Close ☰
Menu ☰

Big Data vs Small Data

Posted on: Friday 10th of February 2012

In theory, there need not be a contradiction between Big Data and privacy. If you take a medical record, bank account or individual’s mobile phone location data you can remove all personal identifiers (name, address, customer number, IP address, mobile phone identifier) so that all you have is a bundle of attributes which you can crunch together to identify patterns and trends *.

Having identified a pattern or profile you can then match it back to an individual’s data, to place the person in a segment, to predict what they might do next, or perhaps offer them ‘people like you’ insights.

If, however, personal identifiers remain attached to the attribute data you have a potential privacy nightmare.

So let’s take a look at what different people are saying about the Big Data opportunity. In an article called ‘How Big Data can fuel bigger growth’, Accenture refers to “one of the most valuable but underused assets a company already has: its customer information. Call it Big Data”.

In this context, it seems that Accenture is thinking of ‘Big Data’ as personally identifiable data. It then offers some examples of how companies can monetise this data.

“Take the auto industry. Since many vehicles now feature GPS and telematics systems, some car manufacturers have been able to collect and monetize a wealth of data on customer driving habits.

“General Motors Co.’s OnStar telematics system, for example, not only provides vehicle security, information and diagnostics services to drivers, it also captures telemetry data. In 2007, OnStar and GMAC Insurance partnered to create an opt-in program that uses the telemetry data to offer lower insurance premiums to customers who drive fewer miles. Thanks to the program, consumers can save significantly on car insurance, which boosts GM’s customer satisfaction performance. This, in turn, helps GM attract new OnStar paying customers.

“In another example, in 2009, American Express Co. launched an analytics and consulting business that draws on the purchasing behavior of its 90 million credit card holders across 127 countries. This organization, American Express Business Insights, hopes to attract direct marketers by using proprietary data to enhance customer acquisition and retention programs.

So here, ‘Big Data’ is being equated with personalised information services and with the sale of customer data to third parties. Hmm.

Or take Pitney Bowes which, in a recent press release says it is “important for companies to start treating Big Data as a digital asset”. Companies need to “harness customer data intelligently, and better understand each individual customer’s needs and behaviours,” it continues.  Hmm again. Is this anonymous Big Data working at the level of statistics? Or is it Big Brother Data, sweeping up all the information that may be available about the individual?

In its original paper on Big Data, McKinsey noted that “personal data such as health and financial records are often those that can offer the most significant human benefits”. But at the same time it notes that “Many citizens around the world regard this collection of information with deep suspicion, seeing the data flood as nothing more than an intrusion of their privacy.”
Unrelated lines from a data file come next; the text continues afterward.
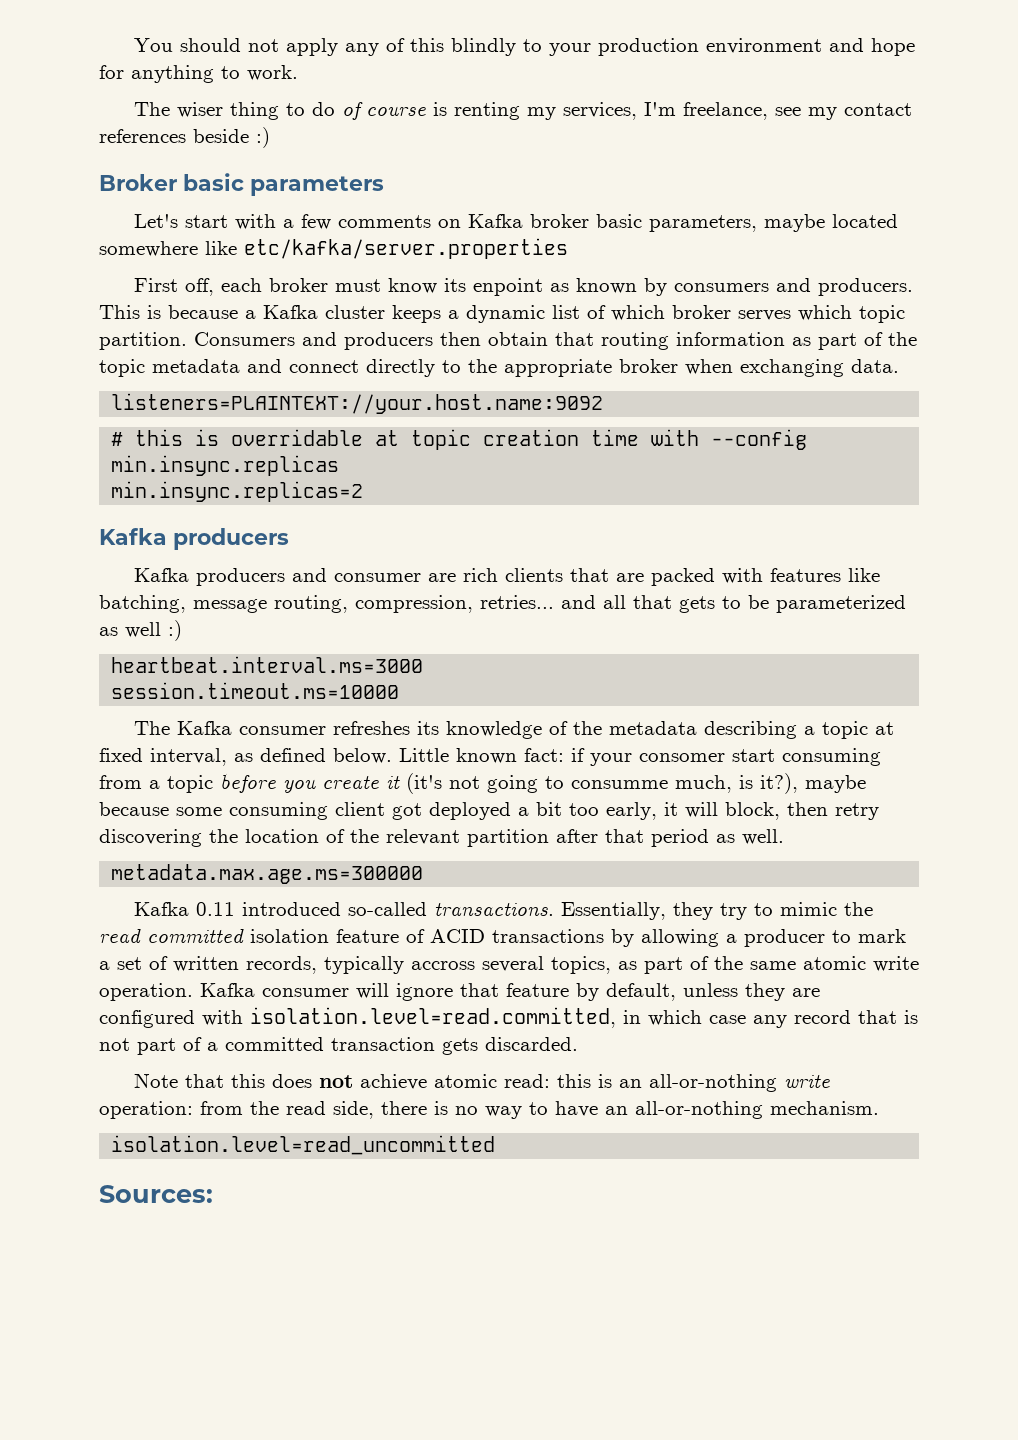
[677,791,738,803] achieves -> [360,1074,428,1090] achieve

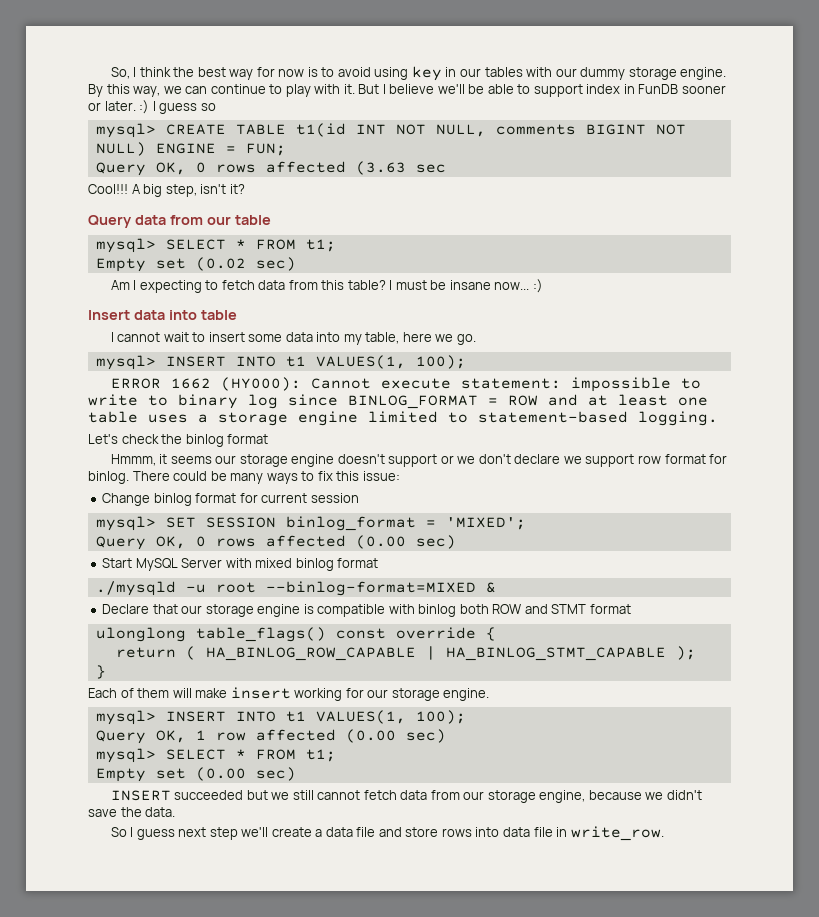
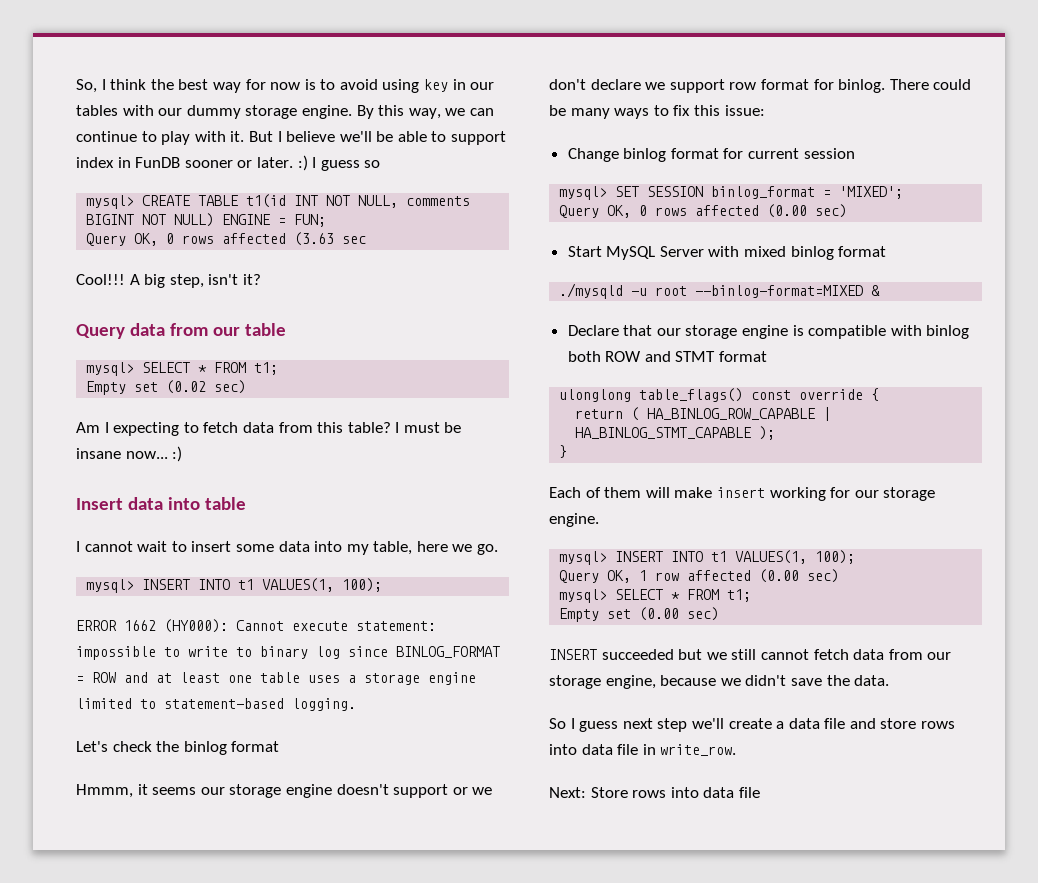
(664, 833) none -> [549,787,760,798] // Next: Store rows into data file

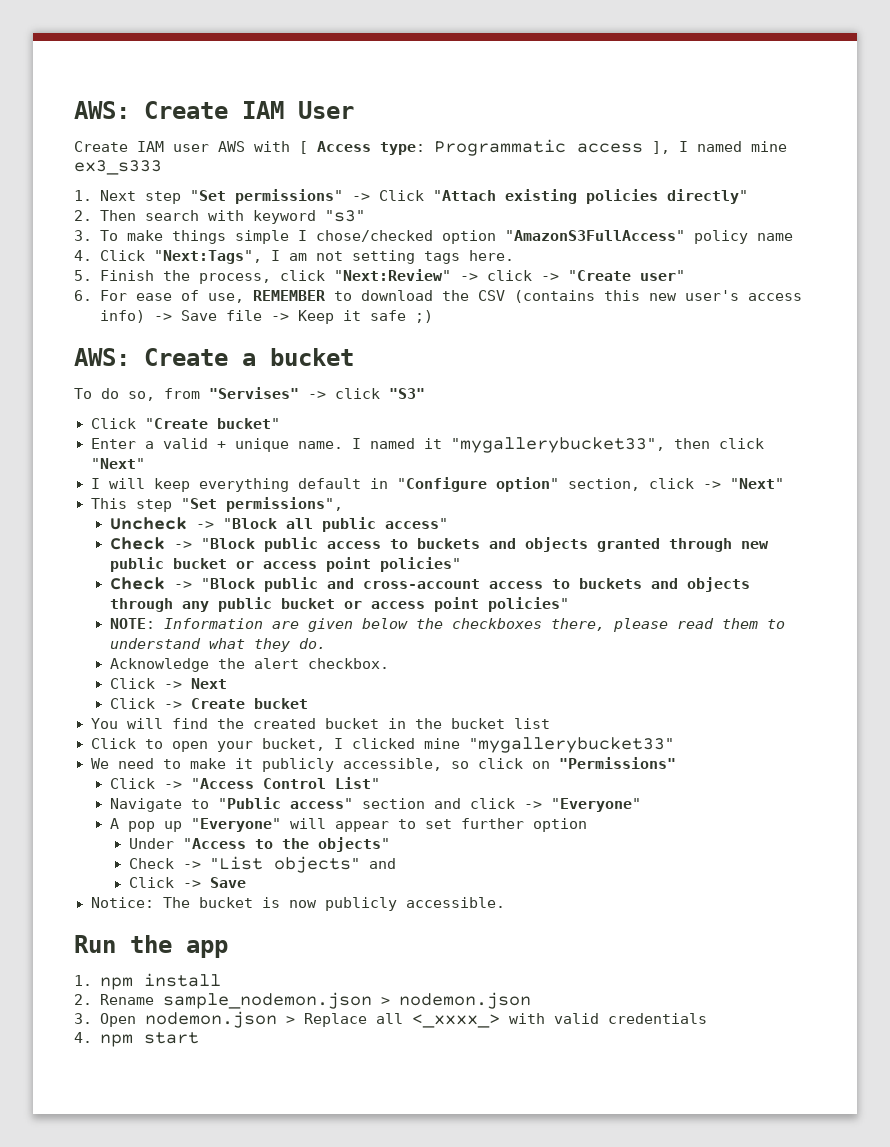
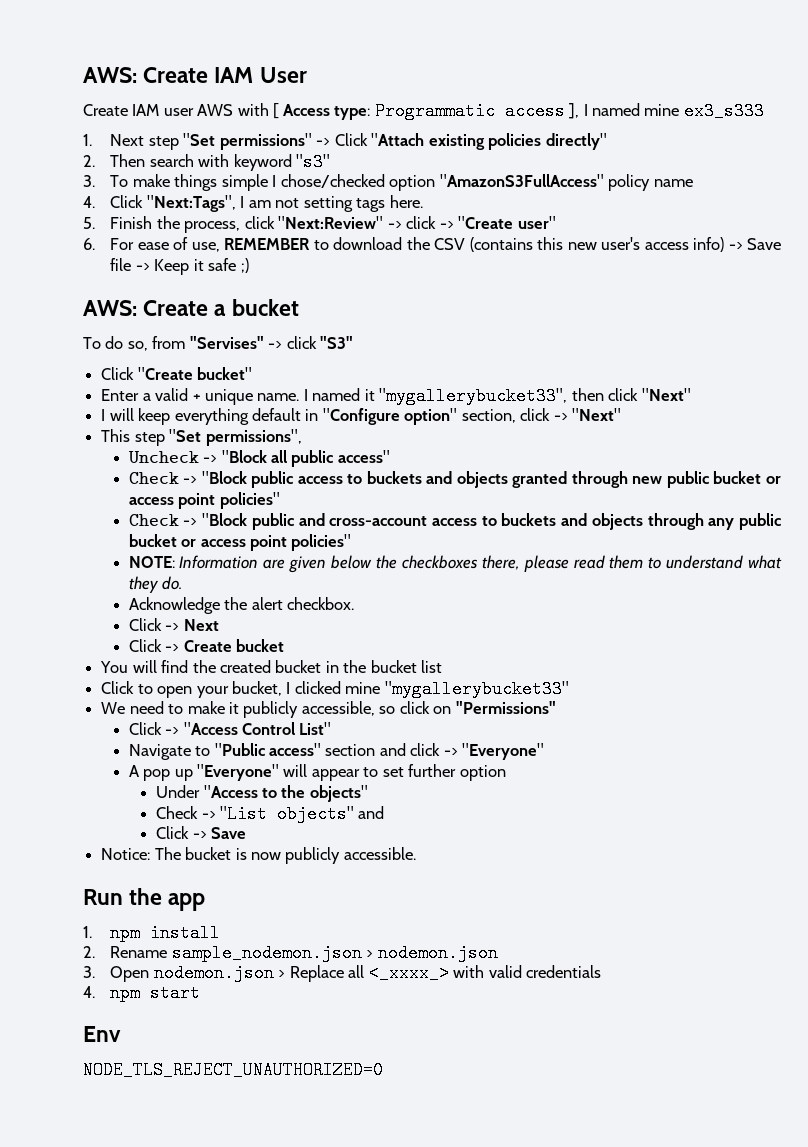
(199, 1038) none -> [83,1026,121,1042] [83,1061,383,1079] // Env // NODE_TLS_REJECT_UNAUTHORIZED=0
Instead of addressing these concerns in detail however, McKinsey resorts to hand-waving. “It is clear that individuals and the societies in which they live will have to grapple with trade-offs between privacy and utility,” it says, and leaves it at that. So McKinsey are admitting there’s a problem, but shrugging it off as a price to pay.

This is how scandals are born: through cavalier attitudes to difficult problems which are brushed aside, which reinforce those ‘deep suspicions’ – and come back to haunt those involved. Every time you see the words ‘Big Data’ I suggest you read ‘Big Backlash’.

* Research has shown that often, it’s possible to work back to an identified individual from attribute bundles, so this is not foolproof. But in a ‘pure’ Big Data context where the focus is on the aggregated data, it is not necessarily a major problem.